“Era mi única salida. Creía que venían a matarme. Me entró el pánico y salté por la ventana”. Así ha relatado Pablo D. L., lo sucedido en su casa de València cuando la Guardia Civil llamó a su puerta con una orden de entrada y registro. Para huir se encaramó a la ventana y saltó al patio de luces desde un quinto piso, causándose importantes fracturas óseas que le obligaron a estar hospitalizado.
La Sección Quinta de la Audiencia de València ha juzgado este lunes a un hombre acusado de un delito contra la salud pública tras comprar droga alfa-PiHP por internet y recibirla en su casa a través de una empresa de mensajería. La Fiscalía solicitaba, en principio, cuatro años de cárcel por un delito contra la salud pública. La defensa pide la libre absolución y, en el caso de condena, que se contemple la atenuante de drogadicción.
Dos envíos a su casa
Los hechos se produjeron en dos días. El primero, el 27 de febrero, cuando una empresa de mensajería de Picanya detectó el envío de droga desde Holanda a una dirección en València y se alertó a la Guardia Civil de Paiporta. Tras analizar el contenido y comprobar a quién iba dirigido, se hizo una entrega controlada. El segundo, a los pocos días, el 6 de marzo, con un nuevo envío de las mismas características y destinatario que motivó la petición al juzgado de una orden de entrada y registro de la vivienda.
El responsable de la investigación explicaba en el juicio que acudieron a su casa y llamaron a la puerta, pues tenían todos sus datos y pretendían arrestarlo de forma discreta. Los agentes de la Guardia Civil se encontraron con la negativa a abrir la puerta y, al pedir refuerzos a los cinco minutos, consiguieron entrar a la fuerza.
«Jaleo en el patio de luces»
El agente narraba ante el tribunal que nada más entrar vieron la ventana abierta y, al asomarse, comprobaron que abajo, en el patio de luces, “había jaleo con varias personas alrededor, una patrulla de la Policía Nacional y una ambulancia. Y vimos que era Pablo”.

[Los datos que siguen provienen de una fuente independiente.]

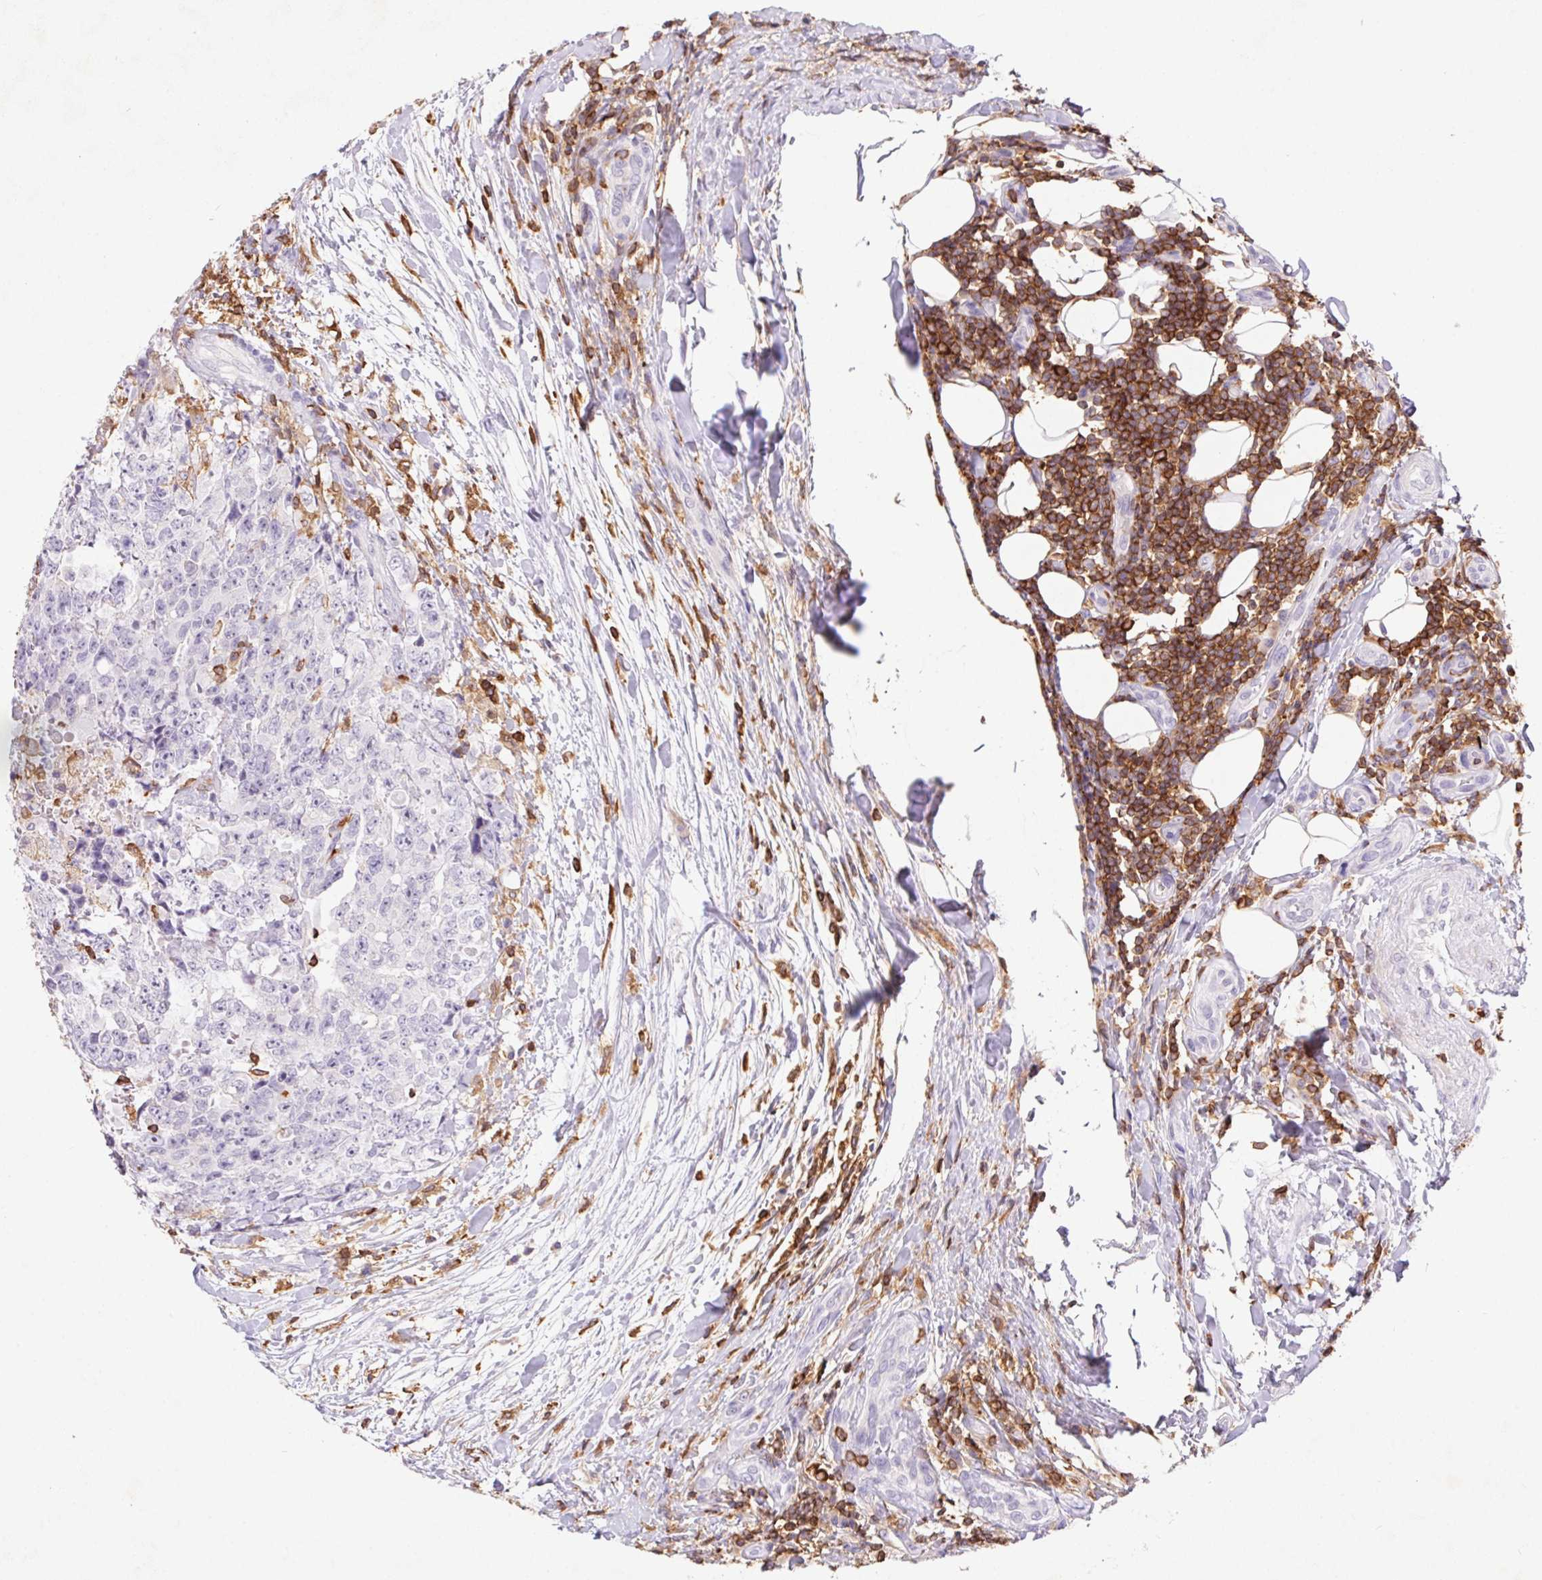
{"staining": {"intensity": "negative", "quantity": "none", "location": "none"}, "tissue": "testis cancer", "cell_type": "Tumor cells", "image_type": "cancer", "snomed": [{"axis": "morphology", "description": "Carcinoma, Embryonal, NOS"}, {"axis": "topography", "description": "Testis"}], "caption": "Embryonal carcinoma (testis) was stained to show a protein in brown. There is no significant positivity in tumor cells.", "gene": "APBB1IP", "patient": {"sex": "male", "age": 24}}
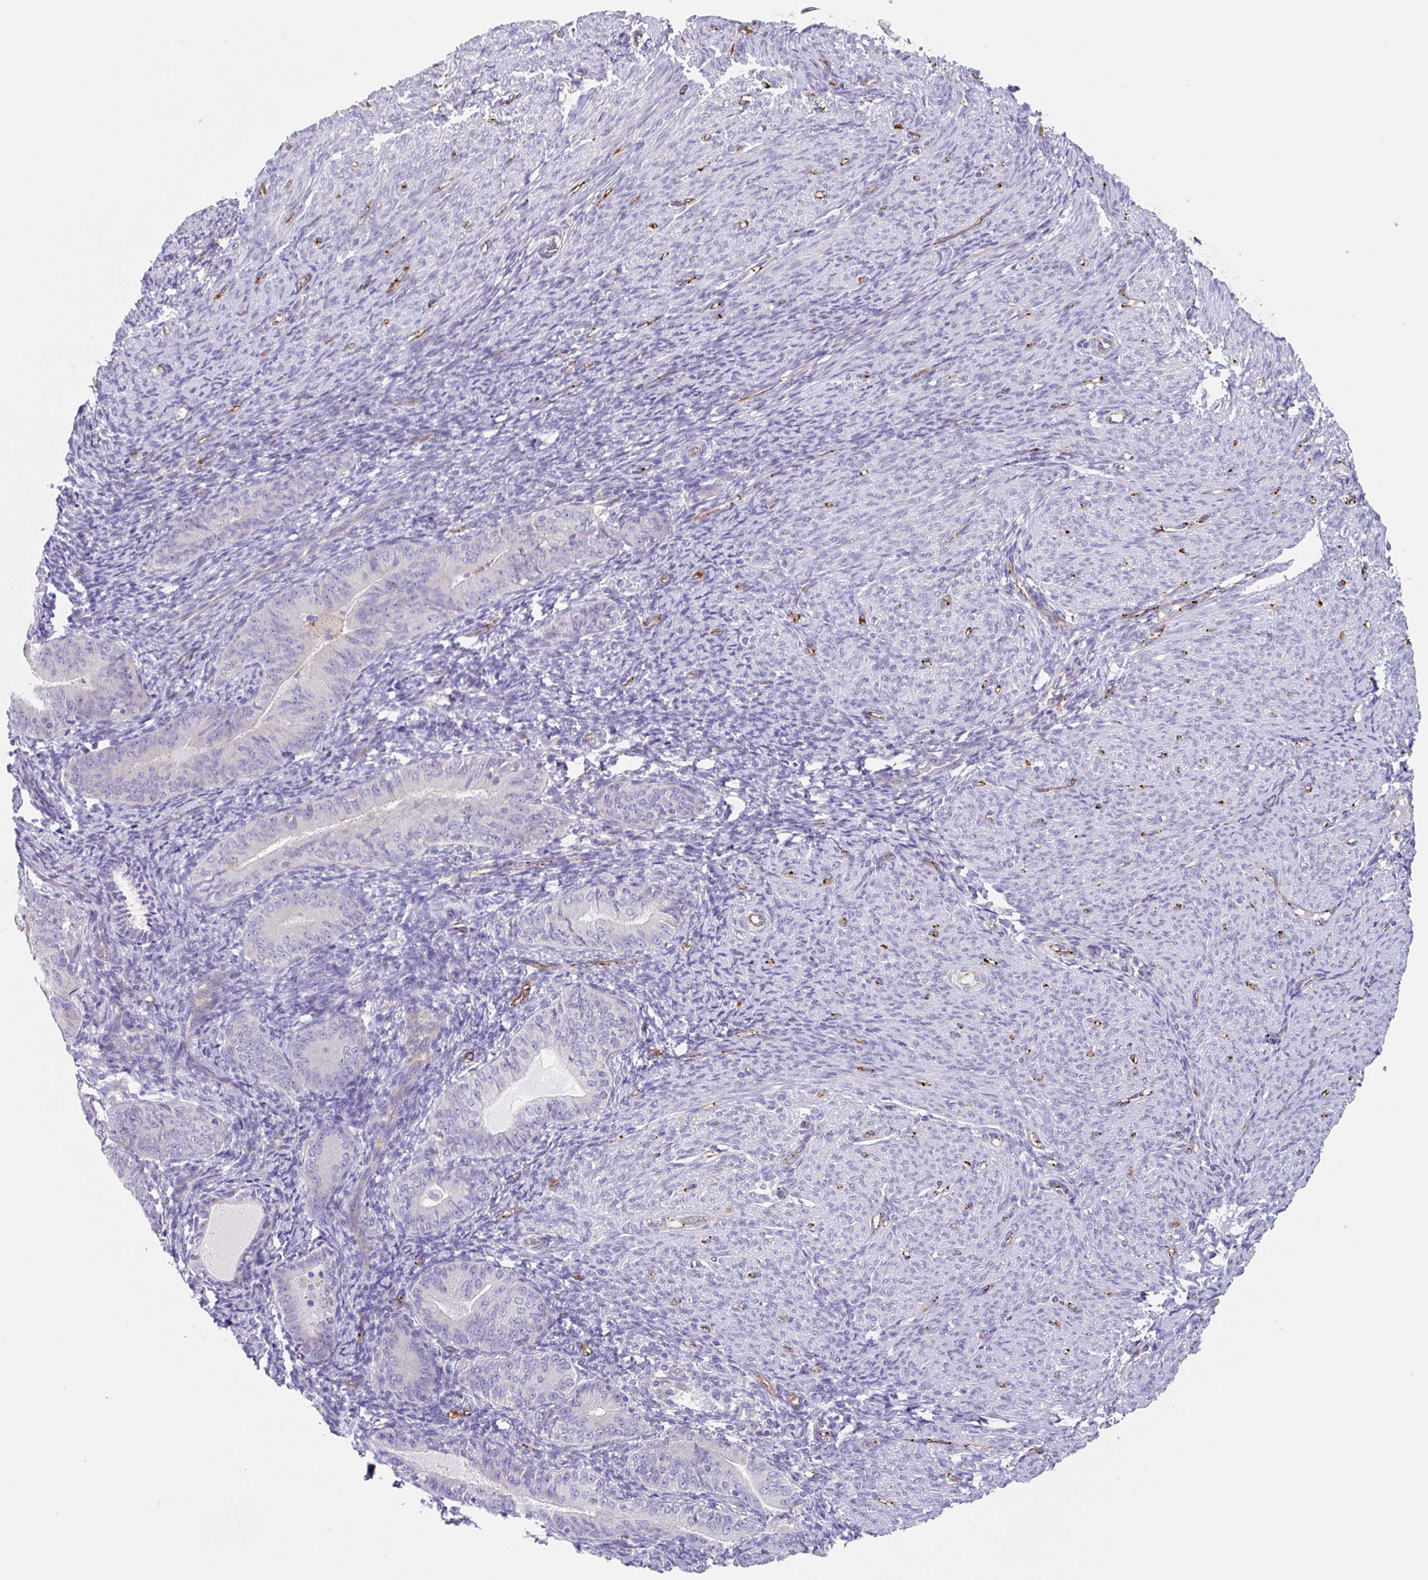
{"staining": {"intensity": "negative", "quantity": "none", "location": "none"}, "tissue": "endometrial cancer", "cell_type": "Tumor cells", "image_type": "cancer", "snomed": [{"axis": "morphology", "description": "Adenocarcinoma, NOS"}, {"axis": "topography", "description": "Endometrium"}], "caption": "This is a histopathology image of IHC staining of endometrial cancer (adenocarcinoma), which shows no expression in tumor cells.", "gene": "EHD4", "patient": {"sex": "female", "age": 57}}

En el registro de la vivienda, la Guardia Civil encontró dentro de un cubo de fregar con agua y lejía “una pasta blanca con tropezones” en referencia a la droga alfa-PiHP que fue tirada a su interior.
Además, revisando la casa, hallaron restos de más sobres llegados de la empresa de mensajería, así como un pequeño invernadero con seis plantas de marihuana.
La DANA se llevó los dispositivos electrónicos
Del ordenador portátil localizado en la vivienda y el teléfono móvil del acusado, que fue intervenido por la Guardia Civil, no se pudo extraer ningún dato porque estaba en el Cuartel de Paiporta “y se lo llevó la dana” explicaba el responsable policial. Es más, señalaba que al no poder acreditar la identidad del remitente, no se pudo solicitar la colaboración de las autoridades holandesas para dar con el vendedor de la droga.
Como testigo comparecía el padre del acusado y explicaba que tanto él como su mujer colaboraban económicamente en la manutención de su hijo, asignándole 150 euros semanales, además de la prestación por desempleo que percibía. “Estuvo trabajando de diseñador gráfico, de camarero, pero se quedó en el paro” relataba su progenitor para explicar su situación.
Problemas de movilidad
El padre reconocía que ahora su hijo reside con ellos en una ciudad de Andalucía “porque tiene problemas de movilidad por el accidente que tuvo”. De hecho, el acusado ha acudido al juicio con muletas y dificultad para caminar.
Por último, el padre explicaba ante los magistrados que su hijo tenía depresión, obsesiones y sufría paranoias, aunque no consumía drogas “que yo supiera, pues nunca lo vi” relataba, aunque señalando que «sospechaba que sí».
La droga incautada, según el informe de la perito, “es una droga sintética muy potente, parecida a la metanfetamina, de familia similar a la alfa-PVP conocida como flakka, ya fiscalizada hace años”.
«Me entró pánico y salté»
Pablo D. L., en su comparecencia ante el tribunal, explicaba que se inició en el consumo de la droga alfa en casa de un amigo y le iba bien para su depresión, reconociendo que adquirió cuatro paquetes, aunque se le incautaron dos.
Y sobre el porqué no abrió la puerta a la Guardia Civil explicaba que “había consumido y estaba sentado mirando la televisión. Oí golpes fuertes en la puerta diciendo que abriera. Me dio que venían a matarme. Y cuando escuché que iban a romper la puerta, me entró pánico y vi la ventana como la única salida y me tiré”.
Reconocía el acusado que la droga comprada era para autoconsumo y que no había balanza de precisión, recortes o apuntes de nombres y deudas en su casa. El juicio quedaba, este lunes, visto para sentencia.